[The History of The Decline and Fall of the Roman Empire by Edward Gibbon]@TWC D-Link bookThe History of The Decline and Fall of the Roman Empire CHAPTER II: The Internal Prosperity In The Age Of The Antonines 15/16
To confirm the general observation, and to display the multitude of slaves, we might allege a variety of particular instances.
It was discovered, on a very melancholy occasion, that four hundred slaves were maintained in a single palace of Rome.

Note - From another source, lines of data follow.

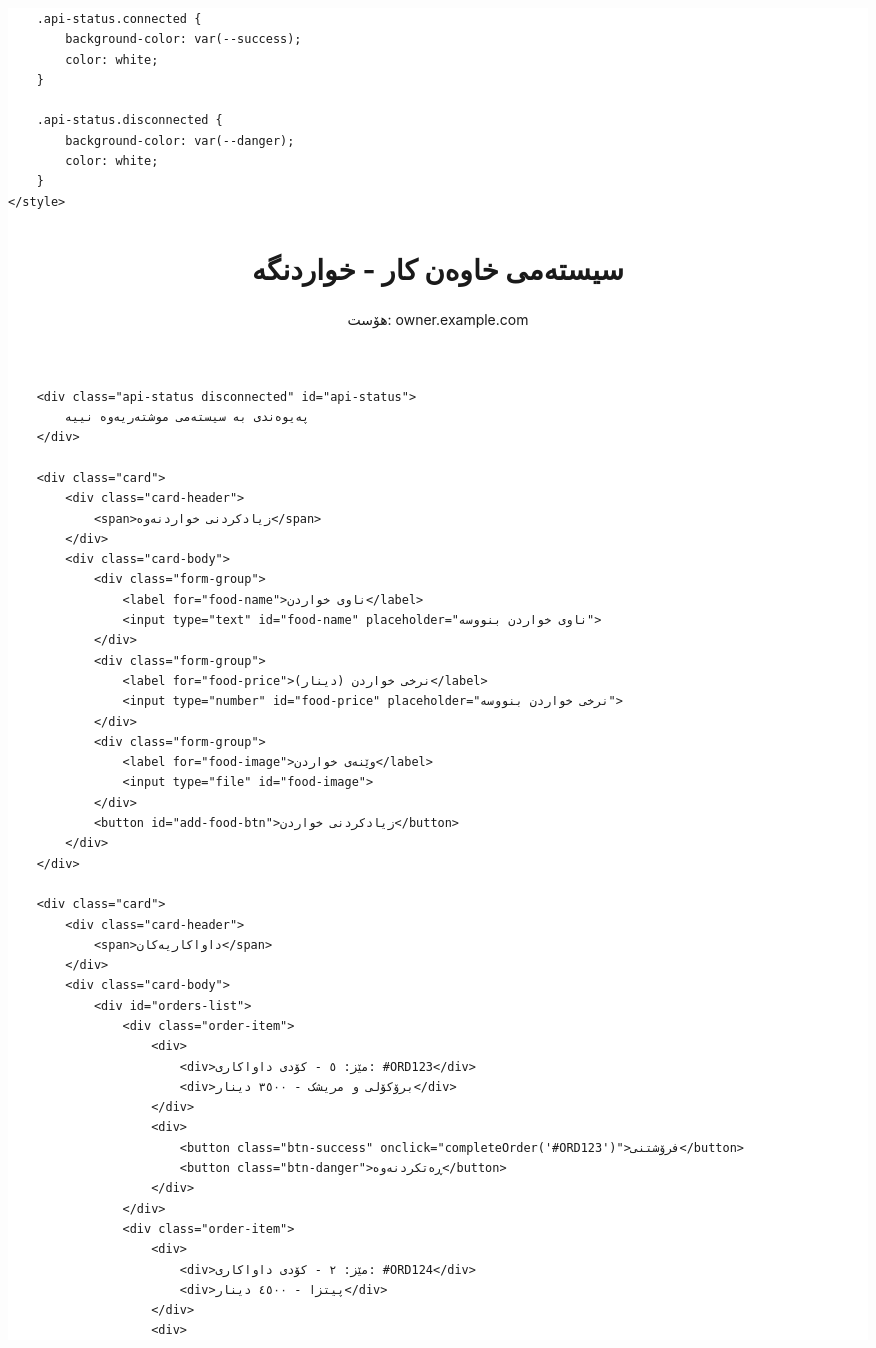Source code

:         .api-status.connected {
            background-color: var(--success);
            color: white;
        }
        
        .api-status.disconnected {
            background-color: var(--danger);
            color: white;
        }
    </style>
</head>
<body>
    <div class="container">
        <header>
            <h1>سیستەمی خاوەن کار - خواردنگە</h1>
            <p>هۆست: owner.example.com</p>
        </header>
        
        <div class="api-status disconnected" id="api-status">
            پەیوەندی بە سیستەمی موشتەریەوە نییە
        </div>
        
        <div class="card">
            <div class="card-header">
                <span>زیادکردنی خواردنەوە</span>
            </div>
            <div class="card-body">
                <div class="form-group">
                    <label for="food-name">ناوی خواردن</label>
                    <input type="text" id="food-name" placeholder="ناوی خواردن بنووسە">
                </div>
                <div class="form-group">
                    <label for="food-price">نرخی خواردن (دینار)</label>
                    <input type="number" id="food-price" placeholder="نرخی خواردن بنووسە">
                </div>
                <div class="form-group">
                    <label for="food-image">وێنەی خواردن</label>
                    <input type="file" id="food-image">
                </div>
                <button id="add-food-btn">زیادکردنی خواردن</button>
            </div>
        </div>
        
        <div class="card">
            <div class="card-header">
                <span>داواکاریەکان</span>
            </div>
            <div class="card-body">
                <div id="orders-list">
                    <div class="order-item">
                        <div>
                            <div>مێز: ٥ - کۆدی داواکاری: #ORD123</div>
                            <div>برۆکۆلی و مریشک - ٣٥٠٠ دینار</div>
                        </div>
                        <div>
                            <button class="btn-success" onclick="completeOrder('#ORD123')">فرۆشتنی</button>
                            <button class="btn-danger">ڕەتکردنەوە</button>
                        </div>
                    </div>
                    <div class="order-item">
                        <div>
                            <div>مێز: ٢ - کۆدی داواکاری: #ORD124</div>
                            <div>پیتزا - ٤٥٠٠ دینار</div>
                        </div>
                        <div>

The same number of four hundred belonged to an estate which an African widow, of a very private condition, resigned to her son, whilst she reserved for herself a much larger share of her property.
A freedman, under the name of Augustus, though his fortune had suffered great losses in the civil wars, left behind him three thousand six hundred yoke of oxen, two hundred and fifty thousand head of smaller cattle, and what was almost included in the description of cattle, four thousand one hundred and sixteen slaves. The number of subjects who acknowledged the laws of Rome, of citizens, of provincials, and of slaves, cannot now be fixed with such a degree of accuracy, as the importance of the object would deserve.
We are informed, that when the Emperor Claudius exercised the office of censor, he took an account of six millions nine hundred and forty-five thousand Roman citizens, who, with the proportion of women and children, must have amounted to about twenty millions of souls.